External Data Analysis
As well as fitting a curve to a data trace (or section of a trace: see Trace Analysis above) DataView can also fit a curve to data imported from another program, or from an analysis routine within DataView itself. A full description of the process and its controlling options is given above following the Trace Analysis section, but here are some key differences:
- Data must be pasted from the clipboard or loaded from a file, they are not automatically read from a trace. In either case the format is simple: the data should be in two tab- or comma-separated columns, with the left column containing the X values and the right column containing the Y values. There can be a text header row, but this is ignored.
- The X values of the data do not have to be evenly spaced.
- The data do not have to be in X-order, although the graphical display can be simpler to interpret if they are.

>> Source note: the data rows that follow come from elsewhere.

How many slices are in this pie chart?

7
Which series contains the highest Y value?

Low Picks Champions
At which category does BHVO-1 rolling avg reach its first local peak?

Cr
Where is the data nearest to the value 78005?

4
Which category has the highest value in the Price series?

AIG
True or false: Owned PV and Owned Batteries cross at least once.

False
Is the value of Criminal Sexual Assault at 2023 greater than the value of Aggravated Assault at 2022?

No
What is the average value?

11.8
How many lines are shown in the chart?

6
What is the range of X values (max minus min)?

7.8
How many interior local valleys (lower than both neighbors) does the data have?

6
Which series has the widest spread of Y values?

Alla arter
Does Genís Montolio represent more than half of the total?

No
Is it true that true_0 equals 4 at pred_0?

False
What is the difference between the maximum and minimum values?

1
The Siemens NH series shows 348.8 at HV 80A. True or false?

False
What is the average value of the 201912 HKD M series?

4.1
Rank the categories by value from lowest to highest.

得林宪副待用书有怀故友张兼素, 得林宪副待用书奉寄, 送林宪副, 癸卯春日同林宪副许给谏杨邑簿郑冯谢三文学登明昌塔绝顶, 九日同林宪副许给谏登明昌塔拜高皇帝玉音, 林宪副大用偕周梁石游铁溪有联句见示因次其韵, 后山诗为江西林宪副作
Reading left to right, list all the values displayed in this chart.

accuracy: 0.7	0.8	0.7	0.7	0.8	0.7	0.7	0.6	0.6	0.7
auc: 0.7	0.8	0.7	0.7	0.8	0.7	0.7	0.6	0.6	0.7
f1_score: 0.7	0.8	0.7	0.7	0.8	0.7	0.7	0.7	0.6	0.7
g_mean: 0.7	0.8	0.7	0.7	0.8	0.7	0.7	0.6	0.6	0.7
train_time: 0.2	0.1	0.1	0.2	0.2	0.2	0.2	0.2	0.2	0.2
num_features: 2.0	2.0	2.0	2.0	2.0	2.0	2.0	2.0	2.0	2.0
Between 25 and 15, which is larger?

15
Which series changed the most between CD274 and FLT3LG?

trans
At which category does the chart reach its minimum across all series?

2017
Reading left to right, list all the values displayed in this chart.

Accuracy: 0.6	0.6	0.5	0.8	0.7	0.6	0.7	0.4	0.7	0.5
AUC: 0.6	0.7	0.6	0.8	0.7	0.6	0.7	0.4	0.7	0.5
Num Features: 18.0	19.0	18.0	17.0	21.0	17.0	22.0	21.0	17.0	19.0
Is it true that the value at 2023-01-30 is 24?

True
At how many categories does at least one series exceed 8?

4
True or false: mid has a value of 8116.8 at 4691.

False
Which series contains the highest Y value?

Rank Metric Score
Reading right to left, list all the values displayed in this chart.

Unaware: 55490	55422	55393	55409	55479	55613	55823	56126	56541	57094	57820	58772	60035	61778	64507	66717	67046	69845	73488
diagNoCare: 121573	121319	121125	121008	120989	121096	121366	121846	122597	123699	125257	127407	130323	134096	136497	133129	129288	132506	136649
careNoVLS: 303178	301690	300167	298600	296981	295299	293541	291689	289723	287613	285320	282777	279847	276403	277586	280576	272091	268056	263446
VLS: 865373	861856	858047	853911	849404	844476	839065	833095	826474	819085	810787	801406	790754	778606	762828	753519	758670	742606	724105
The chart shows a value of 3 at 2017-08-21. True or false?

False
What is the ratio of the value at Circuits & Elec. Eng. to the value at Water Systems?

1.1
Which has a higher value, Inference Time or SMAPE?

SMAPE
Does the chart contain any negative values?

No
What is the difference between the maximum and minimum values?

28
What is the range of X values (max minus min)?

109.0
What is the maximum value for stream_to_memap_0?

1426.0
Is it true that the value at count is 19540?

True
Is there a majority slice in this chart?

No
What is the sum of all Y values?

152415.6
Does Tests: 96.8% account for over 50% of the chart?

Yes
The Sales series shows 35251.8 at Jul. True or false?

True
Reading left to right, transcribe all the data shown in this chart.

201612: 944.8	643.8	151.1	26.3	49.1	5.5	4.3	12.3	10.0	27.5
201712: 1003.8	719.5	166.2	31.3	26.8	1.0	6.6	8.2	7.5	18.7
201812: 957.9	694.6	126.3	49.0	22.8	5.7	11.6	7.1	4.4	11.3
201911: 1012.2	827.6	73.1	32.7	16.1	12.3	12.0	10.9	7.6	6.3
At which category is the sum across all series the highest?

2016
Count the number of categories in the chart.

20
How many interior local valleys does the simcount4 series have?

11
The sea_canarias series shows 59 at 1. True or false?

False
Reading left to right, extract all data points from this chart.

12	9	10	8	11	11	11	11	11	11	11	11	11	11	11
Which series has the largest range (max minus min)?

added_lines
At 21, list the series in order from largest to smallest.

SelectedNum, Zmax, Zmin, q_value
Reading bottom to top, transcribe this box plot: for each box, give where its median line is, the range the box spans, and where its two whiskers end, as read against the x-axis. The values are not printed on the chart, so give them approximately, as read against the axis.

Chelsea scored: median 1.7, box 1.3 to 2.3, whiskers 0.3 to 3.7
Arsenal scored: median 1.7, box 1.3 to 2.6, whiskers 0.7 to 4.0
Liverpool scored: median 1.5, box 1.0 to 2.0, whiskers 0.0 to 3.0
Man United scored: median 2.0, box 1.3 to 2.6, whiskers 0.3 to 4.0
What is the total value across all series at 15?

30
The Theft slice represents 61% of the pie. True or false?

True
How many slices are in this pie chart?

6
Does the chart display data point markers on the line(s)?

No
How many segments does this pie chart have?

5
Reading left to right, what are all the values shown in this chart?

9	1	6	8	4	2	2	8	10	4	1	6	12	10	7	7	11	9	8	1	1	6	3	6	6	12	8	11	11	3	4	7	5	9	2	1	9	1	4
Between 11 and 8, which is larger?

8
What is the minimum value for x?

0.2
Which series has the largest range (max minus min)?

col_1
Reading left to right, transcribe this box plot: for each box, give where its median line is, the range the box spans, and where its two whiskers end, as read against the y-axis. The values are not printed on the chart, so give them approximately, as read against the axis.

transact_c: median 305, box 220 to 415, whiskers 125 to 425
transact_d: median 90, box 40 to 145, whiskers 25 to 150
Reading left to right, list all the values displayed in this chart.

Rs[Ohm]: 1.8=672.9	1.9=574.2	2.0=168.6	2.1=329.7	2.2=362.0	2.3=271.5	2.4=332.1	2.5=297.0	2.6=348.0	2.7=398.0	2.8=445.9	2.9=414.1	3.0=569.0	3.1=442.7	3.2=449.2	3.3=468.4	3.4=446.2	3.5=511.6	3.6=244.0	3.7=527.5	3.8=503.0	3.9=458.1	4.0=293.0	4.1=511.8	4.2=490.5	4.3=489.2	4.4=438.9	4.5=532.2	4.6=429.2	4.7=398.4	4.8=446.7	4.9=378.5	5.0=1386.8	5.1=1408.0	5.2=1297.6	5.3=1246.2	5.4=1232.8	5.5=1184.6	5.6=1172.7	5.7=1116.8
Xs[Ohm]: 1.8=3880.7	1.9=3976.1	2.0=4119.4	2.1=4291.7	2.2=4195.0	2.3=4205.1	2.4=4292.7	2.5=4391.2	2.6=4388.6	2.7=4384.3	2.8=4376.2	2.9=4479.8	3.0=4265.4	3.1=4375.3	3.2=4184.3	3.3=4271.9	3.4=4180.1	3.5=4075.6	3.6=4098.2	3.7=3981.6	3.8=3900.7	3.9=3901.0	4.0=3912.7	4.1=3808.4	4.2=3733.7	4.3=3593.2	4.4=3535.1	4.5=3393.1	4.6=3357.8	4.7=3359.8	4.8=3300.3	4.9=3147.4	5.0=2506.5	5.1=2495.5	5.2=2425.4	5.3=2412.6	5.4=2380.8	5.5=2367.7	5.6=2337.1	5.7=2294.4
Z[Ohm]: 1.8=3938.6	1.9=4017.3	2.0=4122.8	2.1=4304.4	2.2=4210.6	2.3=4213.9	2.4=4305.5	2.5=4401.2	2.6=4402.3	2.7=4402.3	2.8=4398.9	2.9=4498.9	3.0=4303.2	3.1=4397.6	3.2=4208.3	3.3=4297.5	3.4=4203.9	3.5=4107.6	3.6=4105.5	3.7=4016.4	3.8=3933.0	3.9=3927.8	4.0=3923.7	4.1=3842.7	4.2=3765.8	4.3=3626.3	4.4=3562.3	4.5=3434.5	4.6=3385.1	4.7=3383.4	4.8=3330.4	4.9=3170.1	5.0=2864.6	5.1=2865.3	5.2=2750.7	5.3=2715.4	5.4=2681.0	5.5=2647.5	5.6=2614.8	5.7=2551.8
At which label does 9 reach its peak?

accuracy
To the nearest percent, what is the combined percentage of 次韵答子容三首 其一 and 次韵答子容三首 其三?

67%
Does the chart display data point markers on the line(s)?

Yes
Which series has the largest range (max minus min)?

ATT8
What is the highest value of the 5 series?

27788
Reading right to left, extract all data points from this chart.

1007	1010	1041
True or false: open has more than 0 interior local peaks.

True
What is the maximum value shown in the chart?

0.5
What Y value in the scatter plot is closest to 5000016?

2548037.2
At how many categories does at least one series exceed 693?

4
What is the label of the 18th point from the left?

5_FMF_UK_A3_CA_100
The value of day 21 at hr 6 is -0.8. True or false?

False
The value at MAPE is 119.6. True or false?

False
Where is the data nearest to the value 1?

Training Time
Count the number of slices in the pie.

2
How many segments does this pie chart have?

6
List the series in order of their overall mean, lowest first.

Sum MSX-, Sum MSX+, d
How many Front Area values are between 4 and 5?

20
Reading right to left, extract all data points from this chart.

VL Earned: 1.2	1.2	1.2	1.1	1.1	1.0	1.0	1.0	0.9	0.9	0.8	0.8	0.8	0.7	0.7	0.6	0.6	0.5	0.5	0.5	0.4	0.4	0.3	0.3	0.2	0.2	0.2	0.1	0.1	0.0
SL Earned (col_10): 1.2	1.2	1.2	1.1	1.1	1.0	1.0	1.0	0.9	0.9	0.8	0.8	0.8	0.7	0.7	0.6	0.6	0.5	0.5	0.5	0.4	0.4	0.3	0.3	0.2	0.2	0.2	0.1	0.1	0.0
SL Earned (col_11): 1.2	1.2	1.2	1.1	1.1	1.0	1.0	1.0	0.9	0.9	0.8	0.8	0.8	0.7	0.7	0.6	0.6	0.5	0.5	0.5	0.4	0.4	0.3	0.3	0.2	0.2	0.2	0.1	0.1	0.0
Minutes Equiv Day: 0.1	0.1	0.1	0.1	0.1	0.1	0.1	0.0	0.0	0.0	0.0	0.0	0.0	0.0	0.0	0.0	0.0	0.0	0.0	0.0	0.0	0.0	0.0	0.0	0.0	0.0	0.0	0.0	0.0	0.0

- Select the data below, and copy them to the clipboard. These are the example data used by Prof. Pezzullo, and show the rate of cooling of a cup of coffee. However, the data have been slightly shuffled, so that the time values are not in sequence. This is just for illustration.
Time (min), Temp (°F) 5, 155 0, 210 1, 198 2, 187 10, 121 30, 77 45, 71 15, 103 60, 70
You can now see the X-Y values from the external source in black, plus a red line showing the fit to the data using the default equation and parameters (these are just holding values and have no relevance to the current tutorial).
Because the rows are not sorted in X value order, the lines connecting the data points are jagged. While this does not matter for curve fitting, it makes it more difficult to see the trend in the data.
- Click the Sort button.
The rows are now sorted in ascending X (time) order.
Cooling approximately follows a declining exponential time course (Newton's law of cooling) which can be expressed thus:
(a - b) * exp(x / -c) + b
where a is the initial temperature, b is the environmental temperature towards which the object cools, and c is a time constant.
- Copy-and-paste the equation into the equation edit box within the dialog.
Examination of the raw data shows that the starting temperature is about 200 (the temperature is in degrees Fahrenheit, so this is near boiling), the ending temperature is about 60 (a coolish room), and the time constant looks to be about 15 minutes (that's a quarter across the graph).
- Enter 200, 60 and 15 into a, b and c respectively
The red fit line now lines up quite closely with the black raw data line.
- Click the Curve fit button above the graph.
The red fit line rapidly adjusts to a very close fit to the black data line. The numerical values of the parameters can be read from the a, b and c parameter boxes.
Details about the other controls and parameters were given earlier, so you can go back and read them if you have not already done so.